The result of this is that, in some cases, middle-aged personnel, and younger, return, unexpectedly and without anticipating it, to a labour market for which they are unprepared. The disability for which they were discharged might restrict opportunities for future employment. And, being discharged early, they have not gained marketable skills which would enable them to take up a useful place in the civilian labour market. The impression gained is that, despite efforts to improve transition management, training for work force re-entry is at best inadequate.

If skills are obtained, military personnel can benefit enormously from a service career. If not, then at discharge they are certainly in limbo. It is perhaps unfortunate that the latter impression is so strong. Recruitment, therefore, might also depend on this impression. Added to this is a second policy tenet which prevents deployment within the services to civilian and clerical jobs. This effectively makes discharge earlier, easier and more frequent. This in turn affects the retention rate. The whole debate about retention, training and discharge is, as one would expect, complex.

Some say the current controversy over military justice crystallised an unfavourable attitude towards a defence career. If so, it is a most unfortunate downside, but the remedy is obvious, if the government is serious. The government simply needs to acknowledge the veracity of the findings of the Senate inquiry into military justice. The diminution of the reputation of, and lack of respect for, our military personnel which have flowed from this inquiry are most unfortunate. The reputation of those personnel needs to be restored as a matter of priority, and that is entirely in the hands of the government and more senior personnel within the Australian defence forces.

It also needs saying that modern perceptions of risk are changing. Defence service can entail risk—and sometimes significant risk—to life and limb. In making a choice in a wider and more sophisticated labour market, that risk is logically and properly a consideration for those seeking to enter into a career in the defence forces. Public controversy about the merit of various deployments may, one suggests, be part of that. It is interesting to consider the debate about the deployment to East Timor, under the flag of the United Nations, and the debate that has followed the location of troops in Iraq. We know that in the United States, for example, the increasing body count from Iraq shown on the evening news is making recruitment into the services there quite difficult. Putting one’s life on the line in a national emergency is one thing; doing the same for another country’s emergency, outside the authority of the United Nations, is clearly a different matter.

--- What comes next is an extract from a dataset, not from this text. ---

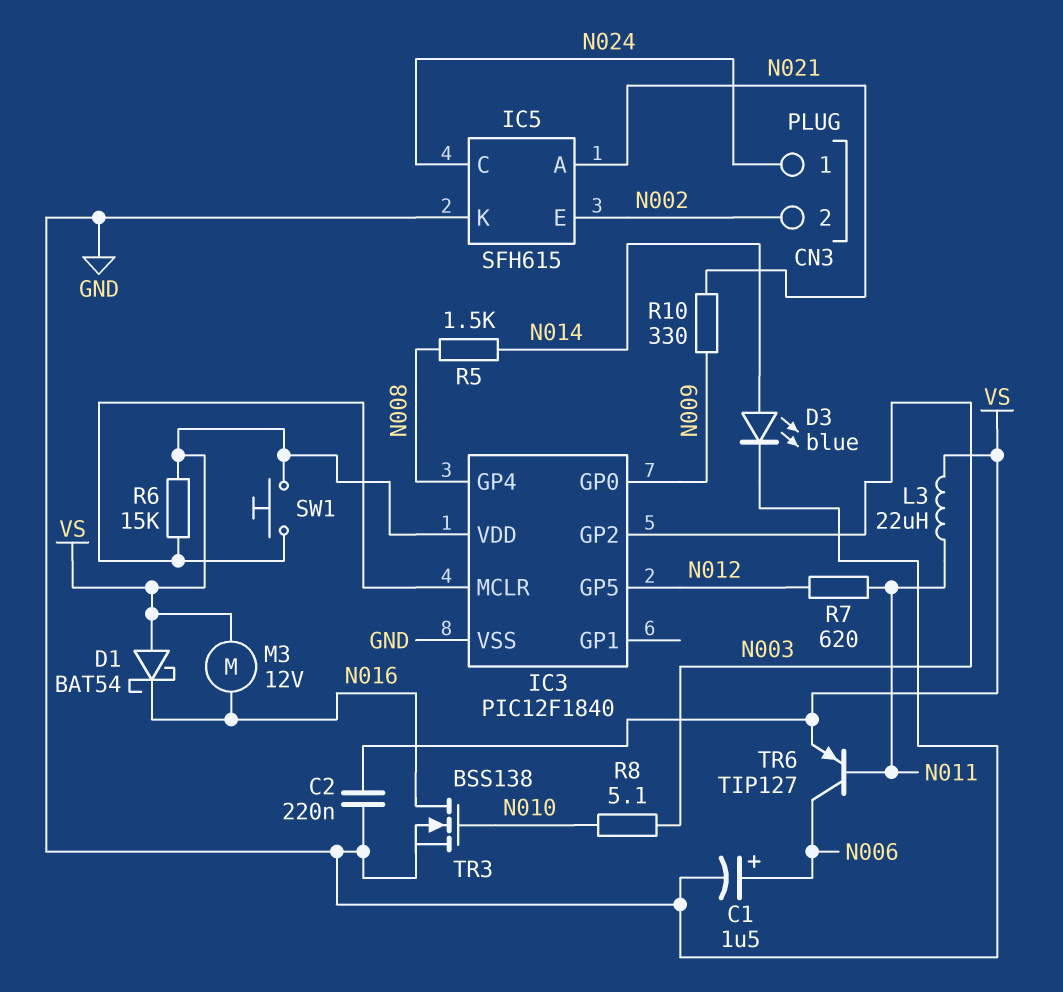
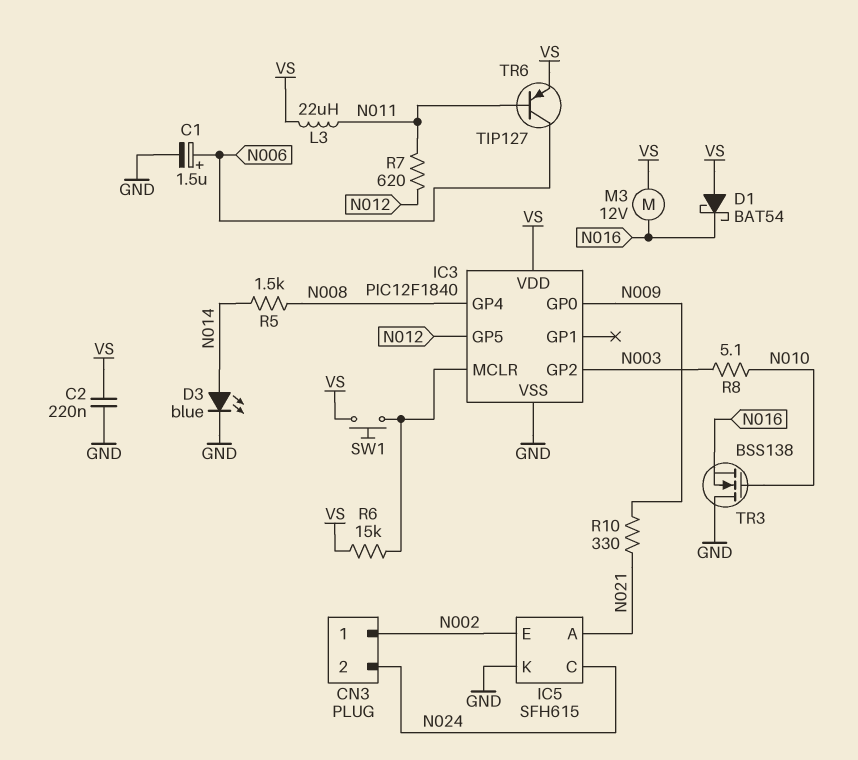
CN3 pin 1: N024 -> N002
CN3 pin 2: N002 -> N024
TR3: NMOS BSS138 (G N010, D N016, S GND) -> NMOS BSS138 (G N010, D GND, S N016)

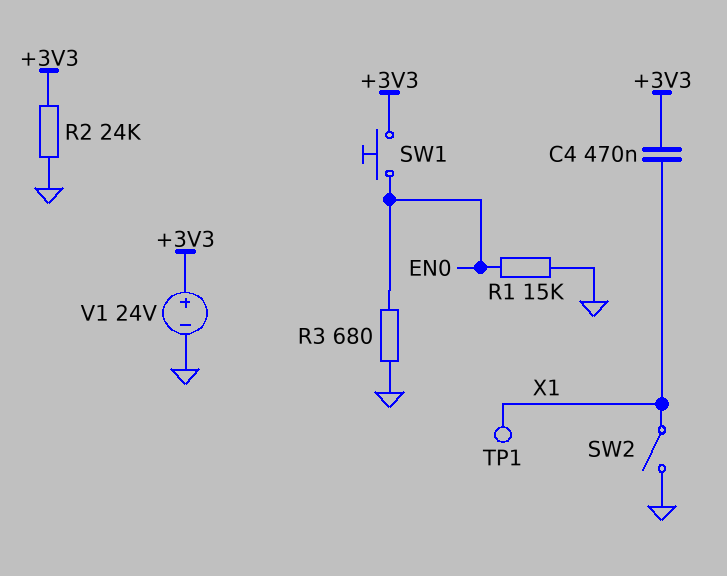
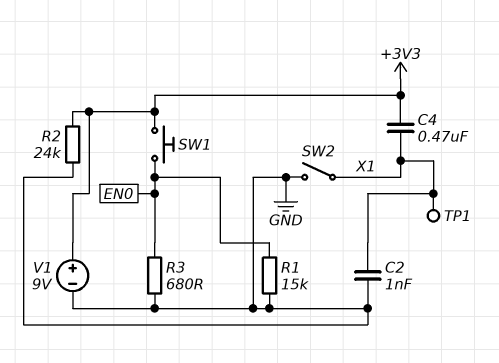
C2: none -> 1nF (GND, X1)
V1: 24V (plus +3V3, minus GND) -> 9V (plus +3V3, minus GND)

We note that there has been other speculation, including the potential for recruitment overseas. This idea is not unique to the ADF; it is something many in industry are actively pursuing. It is also suggested that there is a need to pay greater attention to the ethnic communities. These communities are generally considered to be underrepresented in the defence forces. It is said, for example, that the ADF is predominantly a white, Anglo-Saxon community. That is another issue worthy of consideration. Recruitment to the ADF is a matter of continuing importance. This is particularly the case at this time of higher levels of readiness. We will watch this debate, as it unfolds, with continuing interest.